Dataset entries

-*-

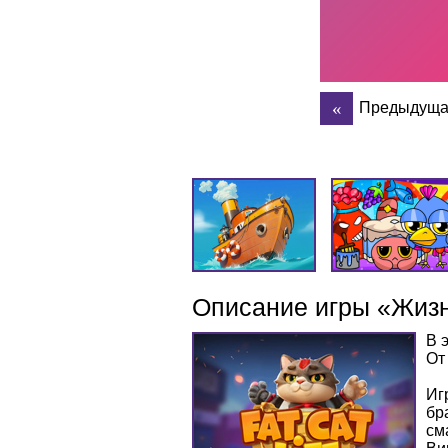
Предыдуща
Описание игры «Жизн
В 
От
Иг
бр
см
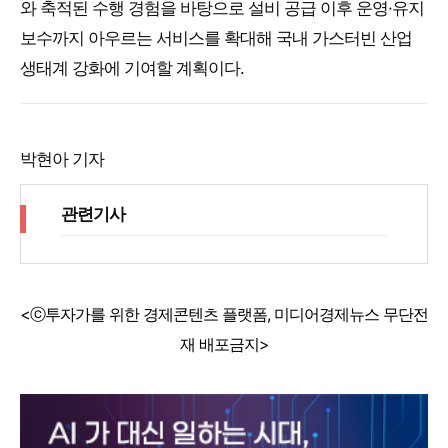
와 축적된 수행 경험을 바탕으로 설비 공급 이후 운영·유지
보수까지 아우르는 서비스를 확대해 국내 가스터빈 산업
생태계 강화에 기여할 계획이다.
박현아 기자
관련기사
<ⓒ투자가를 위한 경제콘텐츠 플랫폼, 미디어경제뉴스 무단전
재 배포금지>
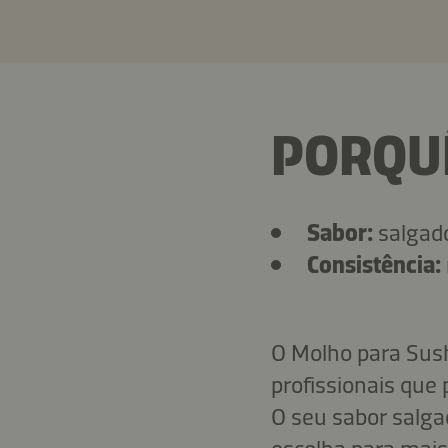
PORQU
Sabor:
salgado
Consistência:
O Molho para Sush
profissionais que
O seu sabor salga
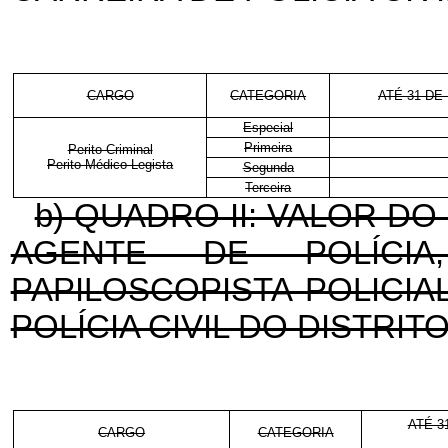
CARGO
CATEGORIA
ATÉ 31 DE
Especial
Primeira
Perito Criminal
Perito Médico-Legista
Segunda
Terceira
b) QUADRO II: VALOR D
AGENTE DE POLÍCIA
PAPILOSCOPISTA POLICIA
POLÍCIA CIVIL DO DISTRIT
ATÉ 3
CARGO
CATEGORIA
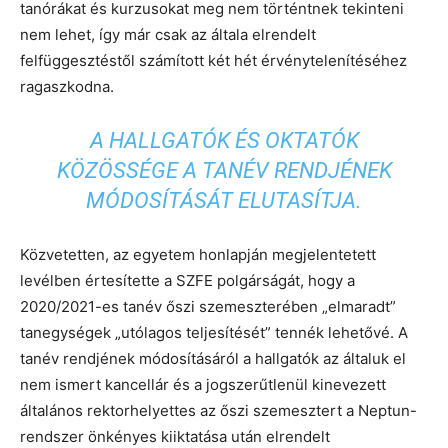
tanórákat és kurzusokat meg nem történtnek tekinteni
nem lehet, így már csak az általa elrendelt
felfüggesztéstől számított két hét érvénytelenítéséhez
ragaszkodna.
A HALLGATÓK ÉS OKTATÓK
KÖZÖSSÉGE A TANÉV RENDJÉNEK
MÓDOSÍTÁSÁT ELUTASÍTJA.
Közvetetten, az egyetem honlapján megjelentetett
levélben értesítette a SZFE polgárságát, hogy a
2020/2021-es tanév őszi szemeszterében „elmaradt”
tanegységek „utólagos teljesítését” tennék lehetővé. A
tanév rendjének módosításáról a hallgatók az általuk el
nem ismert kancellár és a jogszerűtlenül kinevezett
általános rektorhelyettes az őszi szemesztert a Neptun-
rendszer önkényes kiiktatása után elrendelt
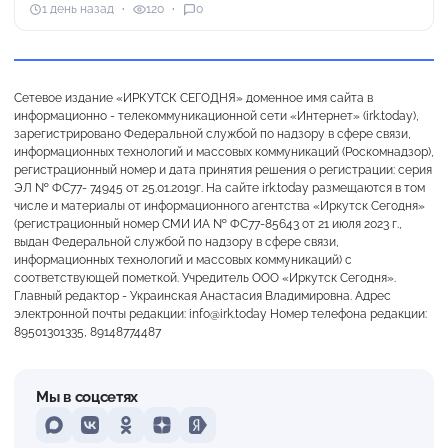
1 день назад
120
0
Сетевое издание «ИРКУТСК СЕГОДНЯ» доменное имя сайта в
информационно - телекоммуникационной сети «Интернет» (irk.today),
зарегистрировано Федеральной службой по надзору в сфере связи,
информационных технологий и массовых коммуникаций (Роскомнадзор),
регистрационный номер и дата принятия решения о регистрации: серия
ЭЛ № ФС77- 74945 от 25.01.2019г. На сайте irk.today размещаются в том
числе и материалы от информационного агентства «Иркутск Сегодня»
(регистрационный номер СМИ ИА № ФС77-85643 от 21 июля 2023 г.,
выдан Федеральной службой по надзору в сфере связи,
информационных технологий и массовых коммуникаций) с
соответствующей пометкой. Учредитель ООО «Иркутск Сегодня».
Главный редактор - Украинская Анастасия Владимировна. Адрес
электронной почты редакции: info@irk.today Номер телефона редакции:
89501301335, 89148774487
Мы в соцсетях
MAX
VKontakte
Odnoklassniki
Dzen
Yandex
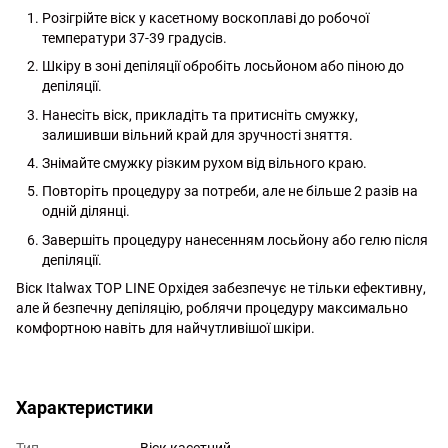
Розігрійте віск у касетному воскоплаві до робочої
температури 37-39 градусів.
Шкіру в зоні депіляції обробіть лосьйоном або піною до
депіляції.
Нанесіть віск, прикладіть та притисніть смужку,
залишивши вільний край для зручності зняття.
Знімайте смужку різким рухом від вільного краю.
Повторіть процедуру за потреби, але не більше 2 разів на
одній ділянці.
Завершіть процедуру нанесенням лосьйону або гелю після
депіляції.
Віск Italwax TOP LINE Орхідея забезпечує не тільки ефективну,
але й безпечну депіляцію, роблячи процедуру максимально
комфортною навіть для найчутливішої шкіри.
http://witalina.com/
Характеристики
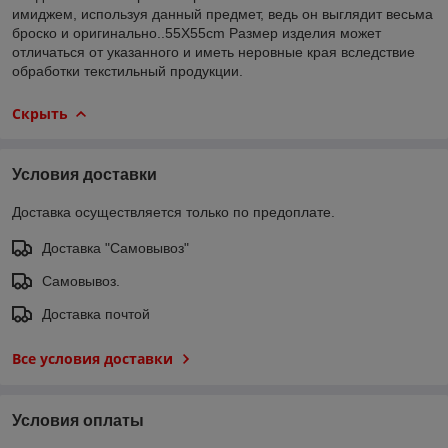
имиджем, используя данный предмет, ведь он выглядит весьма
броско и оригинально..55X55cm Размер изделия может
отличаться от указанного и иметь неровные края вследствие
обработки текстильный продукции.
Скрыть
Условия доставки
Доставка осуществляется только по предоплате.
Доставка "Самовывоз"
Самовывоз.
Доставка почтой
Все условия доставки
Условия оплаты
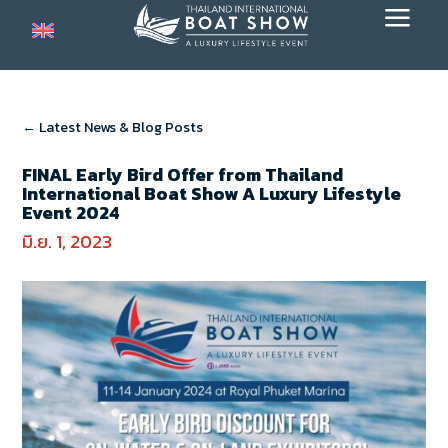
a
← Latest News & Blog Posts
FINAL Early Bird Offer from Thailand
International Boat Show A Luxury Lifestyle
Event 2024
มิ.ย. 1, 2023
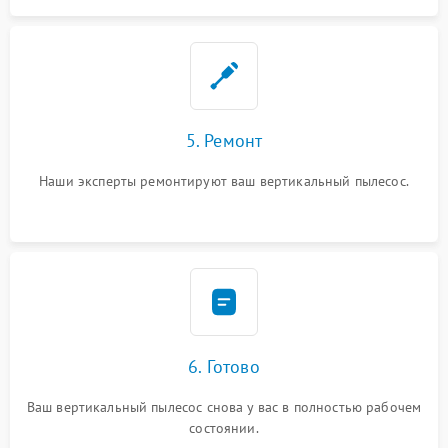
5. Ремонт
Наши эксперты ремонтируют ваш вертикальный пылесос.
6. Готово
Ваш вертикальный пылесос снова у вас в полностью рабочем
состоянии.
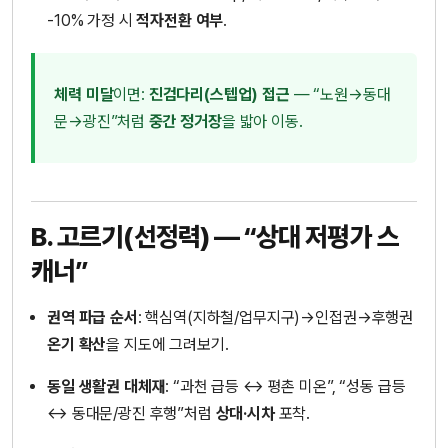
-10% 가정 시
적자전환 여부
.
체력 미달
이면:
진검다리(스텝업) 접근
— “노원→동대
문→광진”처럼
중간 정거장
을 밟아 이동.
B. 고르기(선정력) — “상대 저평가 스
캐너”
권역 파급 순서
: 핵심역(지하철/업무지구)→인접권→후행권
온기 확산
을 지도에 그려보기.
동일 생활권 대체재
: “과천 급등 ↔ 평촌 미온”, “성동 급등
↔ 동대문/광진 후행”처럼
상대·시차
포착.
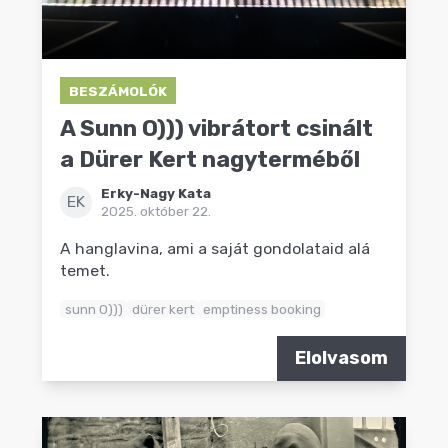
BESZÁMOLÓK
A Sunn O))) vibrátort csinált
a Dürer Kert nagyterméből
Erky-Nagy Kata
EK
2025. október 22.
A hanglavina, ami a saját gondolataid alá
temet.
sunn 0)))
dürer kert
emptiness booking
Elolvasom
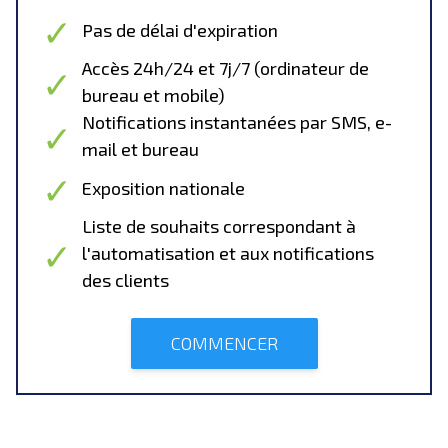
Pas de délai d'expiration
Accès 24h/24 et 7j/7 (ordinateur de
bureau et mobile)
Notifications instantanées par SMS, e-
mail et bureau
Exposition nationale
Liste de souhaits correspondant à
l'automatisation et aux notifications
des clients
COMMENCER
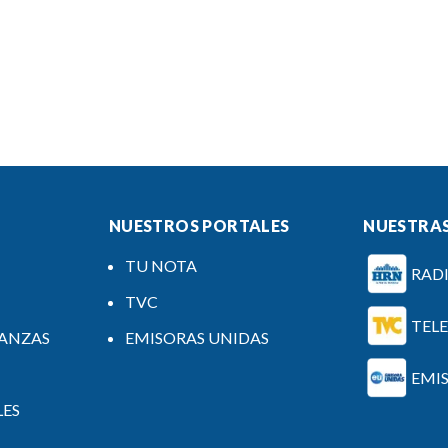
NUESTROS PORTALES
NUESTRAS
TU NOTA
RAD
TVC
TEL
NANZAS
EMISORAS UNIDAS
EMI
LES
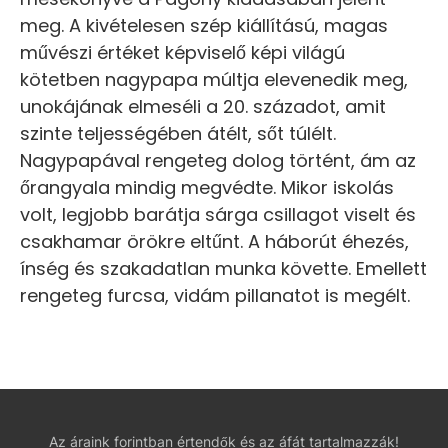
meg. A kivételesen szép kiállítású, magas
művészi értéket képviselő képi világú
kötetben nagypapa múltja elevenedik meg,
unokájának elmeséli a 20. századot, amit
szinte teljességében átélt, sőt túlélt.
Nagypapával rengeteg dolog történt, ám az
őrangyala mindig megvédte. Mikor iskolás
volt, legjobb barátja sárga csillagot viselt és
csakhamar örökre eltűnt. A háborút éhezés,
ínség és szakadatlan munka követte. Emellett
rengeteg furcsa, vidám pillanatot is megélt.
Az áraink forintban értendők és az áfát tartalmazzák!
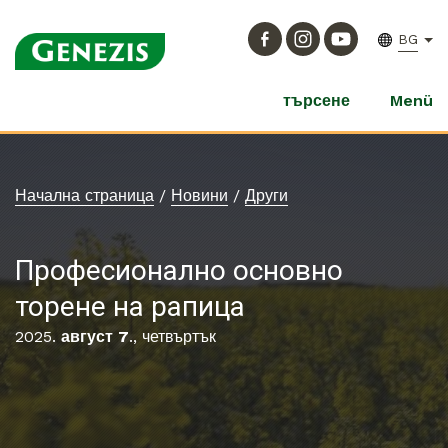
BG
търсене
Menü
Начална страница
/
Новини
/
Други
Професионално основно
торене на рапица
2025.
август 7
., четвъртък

-*-

> _THE TASK_
Nothing but the lines above, starting at the line that contains "a Dürer Kert nagyterméből" and ending at the line that contains "l'automatisation et aux notifications", should be given again, exactly and without the pictures.

> _RESPONSE AREA_
a Dürer Kert nagyterméből
Erky-Nagy Kata
EK
2025. október 22.
A hanglavina, ami a saját gondolataid alá
temet.
sunn 0)))
dürer kert
emptiness booking
Elolvasom
Pas de délai d'expiration
Accès 24h/24 et 7j/7 (ordinateur de
bureau et mobile)
Notifications instantanées par SMS, e-
mail et bureau
Exposition nationale
Liste de souhaits correspondant à
l'automatisation et aux notifications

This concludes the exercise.